_TASK STATEMENT:_
Give back, word for word, the lines in the listing below from the one holding "X24000Y-32000D03*" down to the one holding "X32000Y-25500D03*", both ends included.

_RECORDS FOR THE TASK:_

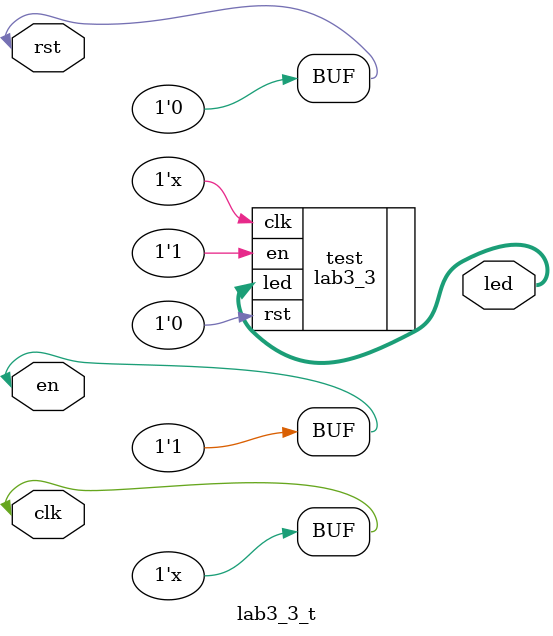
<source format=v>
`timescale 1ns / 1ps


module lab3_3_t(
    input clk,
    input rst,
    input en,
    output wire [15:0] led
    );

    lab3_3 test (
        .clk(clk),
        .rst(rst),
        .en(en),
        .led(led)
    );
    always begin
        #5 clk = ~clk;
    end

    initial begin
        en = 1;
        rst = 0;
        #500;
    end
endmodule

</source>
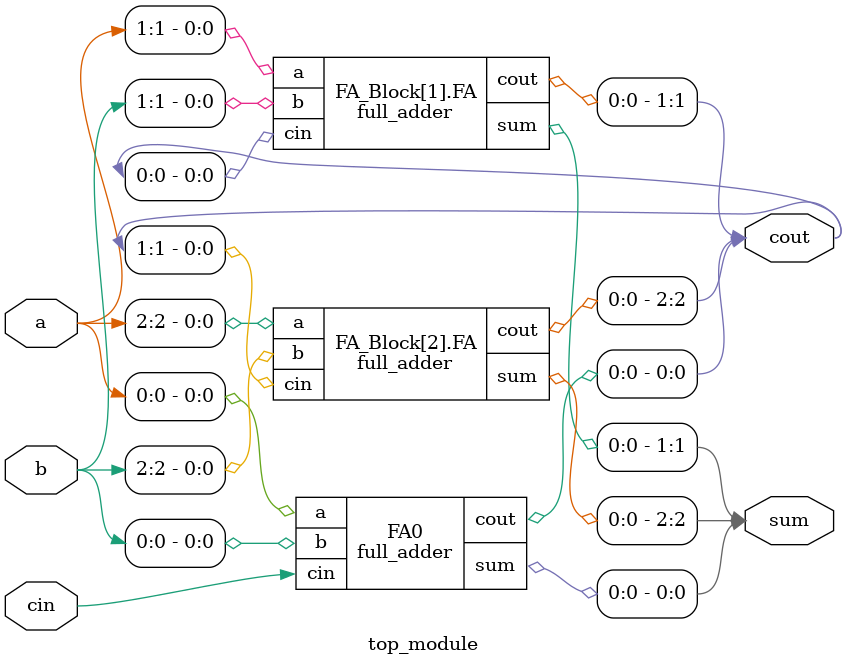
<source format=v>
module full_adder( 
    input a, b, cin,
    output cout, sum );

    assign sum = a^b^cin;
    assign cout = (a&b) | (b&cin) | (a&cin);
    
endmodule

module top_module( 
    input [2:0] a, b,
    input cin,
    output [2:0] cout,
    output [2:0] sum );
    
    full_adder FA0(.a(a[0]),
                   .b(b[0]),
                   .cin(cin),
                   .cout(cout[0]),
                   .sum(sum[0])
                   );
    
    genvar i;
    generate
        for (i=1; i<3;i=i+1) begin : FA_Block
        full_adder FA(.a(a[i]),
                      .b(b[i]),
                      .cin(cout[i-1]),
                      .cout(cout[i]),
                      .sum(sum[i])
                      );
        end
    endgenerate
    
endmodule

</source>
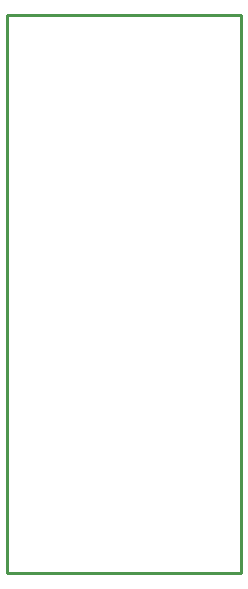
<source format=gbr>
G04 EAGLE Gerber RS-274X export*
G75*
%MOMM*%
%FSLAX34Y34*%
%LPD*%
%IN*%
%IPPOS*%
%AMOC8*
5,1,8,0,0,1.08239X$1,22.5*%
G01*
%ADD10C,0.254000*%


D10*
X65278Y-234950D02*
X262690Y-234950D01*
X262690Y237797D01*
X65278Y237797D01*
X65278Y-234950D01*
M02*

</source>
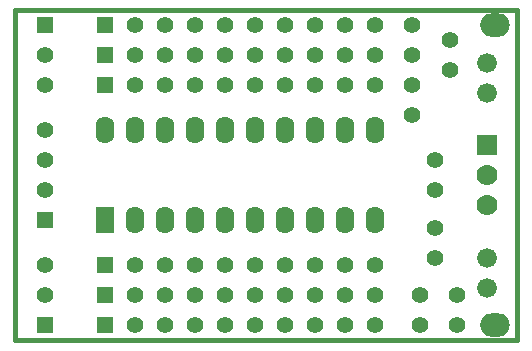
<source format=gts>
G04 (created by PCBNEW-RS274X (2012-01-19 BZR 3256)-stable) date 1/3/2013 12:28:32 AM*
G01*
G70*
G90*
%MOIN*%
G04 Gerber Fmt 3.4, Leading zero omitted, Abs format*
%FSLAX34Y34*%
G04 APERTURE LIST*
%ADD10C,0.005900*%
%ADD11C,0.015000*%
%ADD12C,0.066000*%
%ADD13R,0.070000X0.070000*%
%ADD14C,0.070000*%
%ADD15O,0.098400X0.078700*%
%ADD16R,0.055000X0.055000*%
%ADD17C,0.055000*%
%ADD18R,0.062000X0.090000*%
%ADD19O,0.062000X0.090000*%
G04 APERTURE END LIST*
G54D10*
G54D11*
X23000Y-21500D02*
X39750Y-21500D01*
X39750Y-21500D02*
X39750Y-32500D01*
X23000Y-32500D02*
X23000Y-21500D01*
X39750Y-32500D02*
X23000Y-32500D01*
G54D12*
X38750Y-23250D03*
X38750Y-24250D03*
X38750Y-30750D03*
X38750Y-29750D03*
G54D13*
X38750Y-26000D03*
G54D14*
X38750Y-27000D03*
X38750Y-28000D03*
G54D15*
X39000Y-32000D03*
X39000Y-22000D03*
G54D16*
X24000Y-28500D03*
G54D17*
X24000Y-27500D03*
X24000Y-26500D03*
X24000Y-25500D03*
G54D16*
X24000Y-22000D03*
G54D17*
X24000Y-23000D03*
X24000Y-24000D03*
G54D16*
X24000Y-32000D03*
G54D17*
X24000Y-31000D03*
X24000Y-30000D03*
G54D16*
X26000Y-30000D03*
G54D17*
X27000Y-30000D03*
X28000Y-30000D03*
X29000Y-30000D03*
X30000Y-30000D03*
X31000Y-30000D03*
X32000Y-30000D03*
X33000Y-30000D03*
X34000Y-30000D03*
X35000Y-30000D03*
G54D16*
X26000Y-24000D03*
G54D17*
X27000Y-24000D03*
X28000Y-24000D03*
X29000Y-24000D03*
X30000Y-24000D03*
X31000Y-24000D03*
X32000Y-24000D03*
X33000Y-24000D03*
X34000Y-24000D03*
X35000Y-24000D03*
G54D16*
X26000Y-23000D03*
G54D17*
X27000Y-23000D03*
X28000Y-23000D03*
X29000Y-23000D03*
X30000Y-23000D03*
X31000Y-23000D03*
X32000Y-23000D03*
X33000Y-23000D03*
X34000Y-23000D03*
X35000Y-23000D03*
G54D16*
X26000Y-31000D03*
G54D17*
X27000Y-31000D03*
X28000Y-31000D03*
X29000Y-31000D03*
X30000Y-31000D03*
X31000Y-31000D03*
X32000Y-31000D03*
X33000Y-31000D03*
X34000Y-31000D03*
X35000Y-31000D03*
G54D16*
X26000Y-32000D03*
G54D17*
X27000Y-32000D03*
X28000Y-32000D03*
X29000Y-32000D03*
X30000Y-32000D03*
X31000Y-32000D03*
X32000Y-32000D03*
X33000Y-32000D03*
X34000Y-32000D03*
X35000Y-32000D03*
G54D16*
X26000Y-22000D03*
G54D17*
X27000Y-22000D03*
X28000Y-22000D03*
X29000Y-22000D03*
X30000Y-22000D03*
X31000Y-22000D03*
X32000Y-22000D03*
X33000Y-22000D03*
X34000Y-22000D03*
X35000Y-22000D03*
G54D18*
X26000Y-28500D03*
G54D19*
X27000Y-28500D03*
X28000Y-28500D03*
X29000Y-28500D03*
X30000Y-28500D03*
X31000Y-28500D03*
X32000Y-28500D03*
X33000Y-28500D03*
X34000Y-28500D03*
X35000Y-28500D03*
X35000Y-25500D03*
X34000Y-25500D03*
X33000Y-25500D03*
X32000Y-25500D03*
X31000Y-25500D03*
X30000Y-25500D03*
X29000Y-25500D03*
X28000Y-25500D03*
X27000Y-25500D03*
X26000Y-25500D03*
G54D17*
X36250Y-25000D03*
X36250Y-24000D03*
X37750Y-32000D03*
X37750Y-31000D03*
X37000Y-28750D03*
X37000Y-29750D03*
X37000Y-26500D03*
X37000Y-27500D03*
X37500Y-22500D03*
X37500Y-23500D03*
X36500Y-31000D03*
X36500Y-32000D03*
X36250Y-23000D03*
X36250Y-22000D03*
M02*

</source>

_RESULT OF THE TASK:_
X24000Y-32000D03*
G54D17*
X24000Y-31000D03*
X24000Y-30000D03*
G54D16*
X26000Y-30000D03*
G54D17*
X27000Y-30000D03*
X28000Y-30000D03*
X29000Y-30000D03*
X30000Y-30000D03*
X31000Y-30000D03*
X32000Y-30000D03*
X33000Y-30000D03*
X34000Y-30000D03*
X35000Y-30000D03*
G54D16*
X26000Y-24000D03*
G54D17*
X27000Y-24000D03*
X28000Y-24000D03*
X29000Y-24000D03*
X30000Y-24000D03*
X31000Y-24000D03*
X32000Y-24000D03*
X33000Y-24000D03*
X34000Y-24000D03*
X35000Y-24000D03*
G54D16*
X26000Y-23000D03*
G54D17*
X27000Y-23000D03*
X28000Y-23000D03*
X29000Y-23000D03*
X30000Y-23000D03*
X31000Y-23000D03*
X32000Y-23000D03*
X33000Y-23000D03*
X34000Y-23000D03*
X35000Y-23000D03*
G54D16*
X26000Y-31000D03*
G54D17*
X27000Y-31000D03*
X28000Y-31000D03*
X29000Y-31000D03*
X30000Y-31000D03*
X31000Y-31000D03*
X32000Y-31000D03*
X33000Y-31000D03*
X34000Y-31000D03*
X35000Y-31000D03*
G54D16*
X26000Y-32000D03*
G54D17*
X27000Y-32000D03*
X28000Y-32000D03*
X29000Y-32000D03*
X30000Y-32000D03*
X31000Y-32000D03*
X32000Y-32000D03*
X33000Y-32000D03*
X34000Y-32000D03*
X35000Y-32000D03*
G54D16*
X26000Y-22000D03*
G54D17*
X27000Y-22000D03*
X28000Y-22000D03*
X29000Y-22000D03*
X30000Y-22000D03*
X31000Y-22000D03*
X32000Y-22000D03*
X33000Y-22000D03*
X34000Y-22000D03*
X35000Y-22000D03*
G54D18*
X26000Y-28500D03*
G54D19*
X27000Y-28500D03*
X28000Y-28500D03*
X29000Y-28500D03*
X30000Y-28500D03*
X31000Y-28500D03*
X32000Y-28500D03*
X33000Y-28500D03*
X34000Y-28500D03*
X35000Y-28500D03*
X35000Y-25500D03*
X34000Y-25500D03*
X33000Y-25500D03*
X32000Y-25500D03*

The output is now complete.